Article Text
Abstract
Introduction/Background High-grade serous carcinoma (HGSC) is the most common and deadly subtype of ovarian cancer. Although most patients will initially respond to first-line treatment with a combination of surgery and platinum-based chemotherapy, up to a quarter will be resistant to treatment. We aimed to identify a new strategy to improve HGSC patient management at the time of cancer diagnosis (HGSC-1LTR).

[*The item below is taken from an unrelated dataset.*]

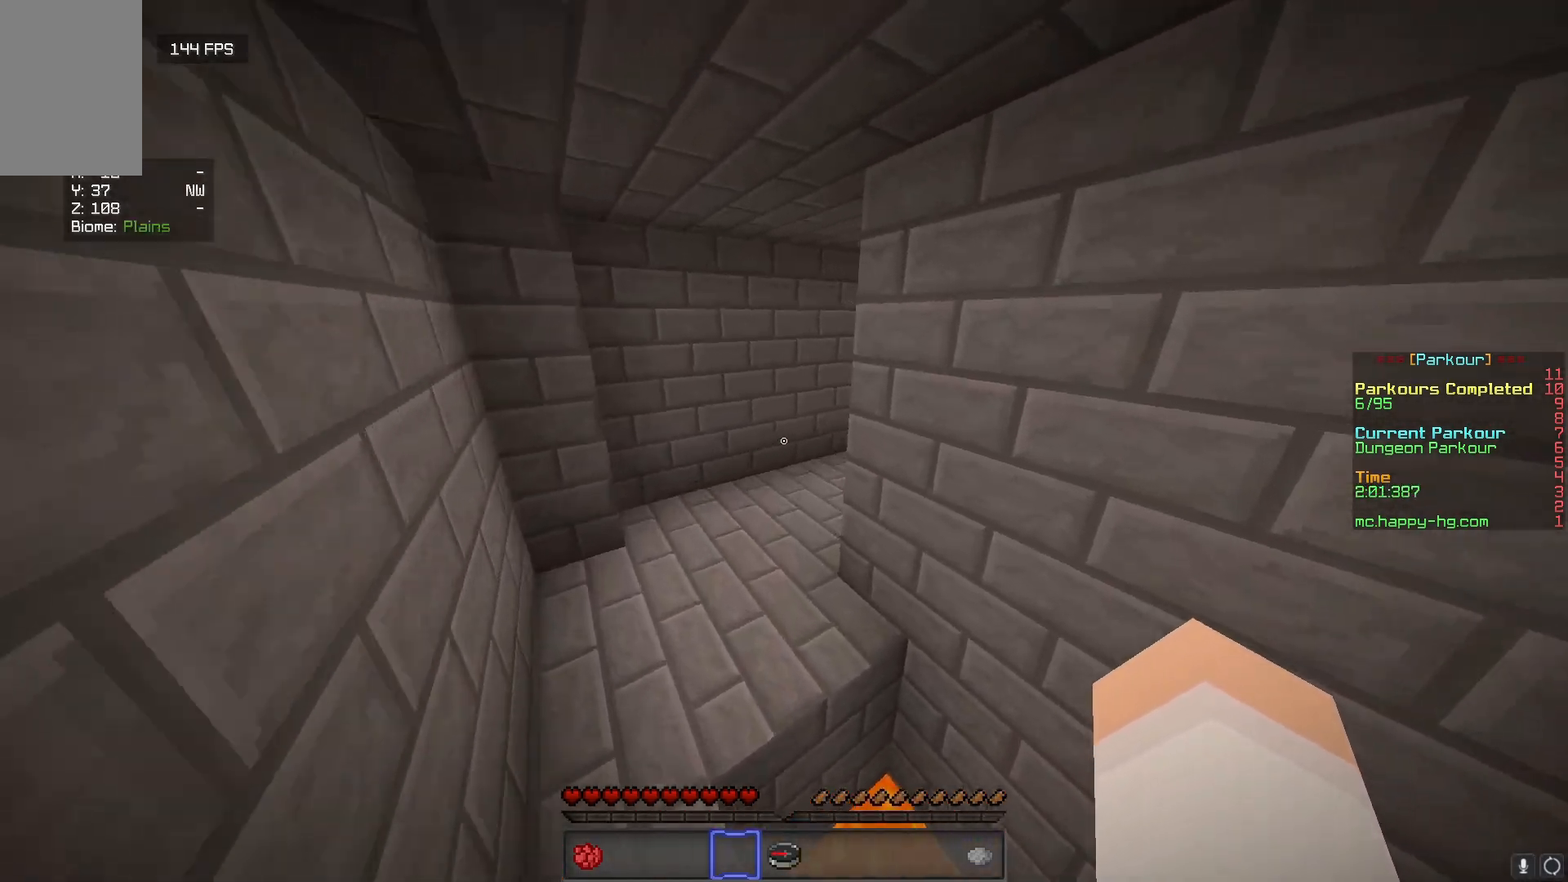
{"keys": ["w"], "mouse": [], "events": [[150, "a", "down"], [333, "a", "up"]]}
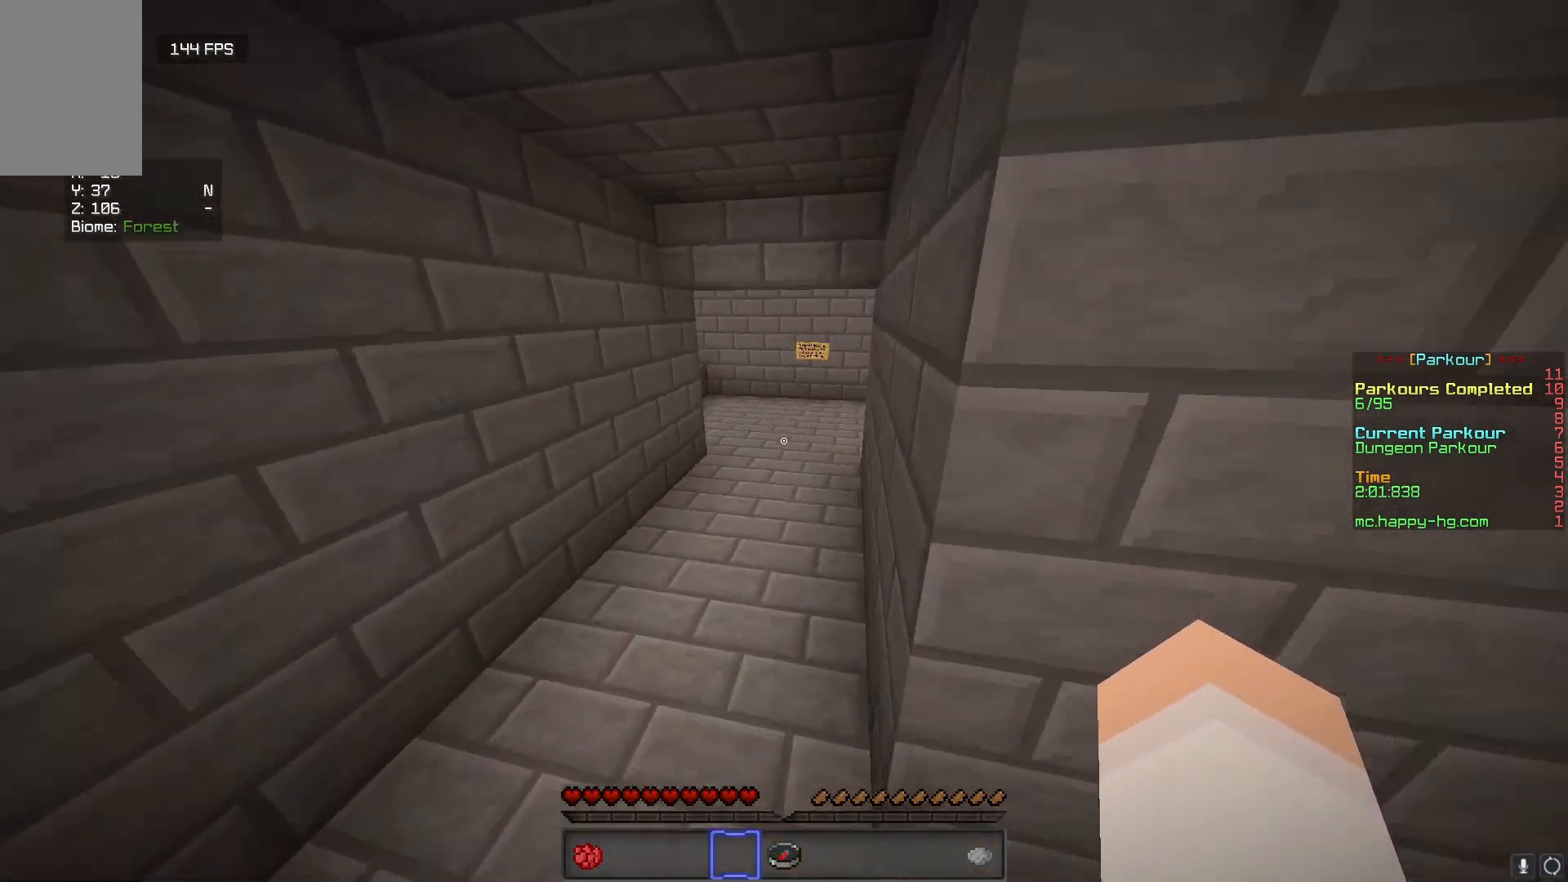
{"keys": ["d", "w"], "mouse": [], "events": [[467, "d", "down"]]}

Methodology Ready-available formalin-fixed paraffin-embedded HGSC tissues obtained at the time of diagnosis were selected for proteomic analysis. Clinical data, treatment approach and outcomes were collected for all patients. Chemoresistant (TFIp < 6 m) and chemosensitive (TFIp > 6 m) groups were evaluated using discovery proteomics (discovery cohort, n=21). Protein candidates were verified in an independent cohort using targeted proteomics (verification cohort, n=88). Predictive analysis combined with a cross-validation was used to select those proteins able to correctly classify patients into chemoresistant and chemosensitive groups. The classification performance of the protein and clinical data combinations were assessed through the generation of receiver operating characteristic (ROC) curves.
Results Using the HGSC-1LTR strategy we have identified a molecular signature (TKT, LAMC1 and FUCO) that combined with ready available clinical data (patients’ age, menopausal status, serum CA125 levels, and treatment approach) is able to predict patient response to first-line treatment with an AUC: 0.82 (95% CI 0.72 – 0.92).
Conclusion We have established a new strategy that combines molecular and clinical parameters to predict the response to first-line treatment in HGSC patients (HGSC-1LTR). This strategy can allow optimization of therapeutic decision making and individualize HGSC patients’ care.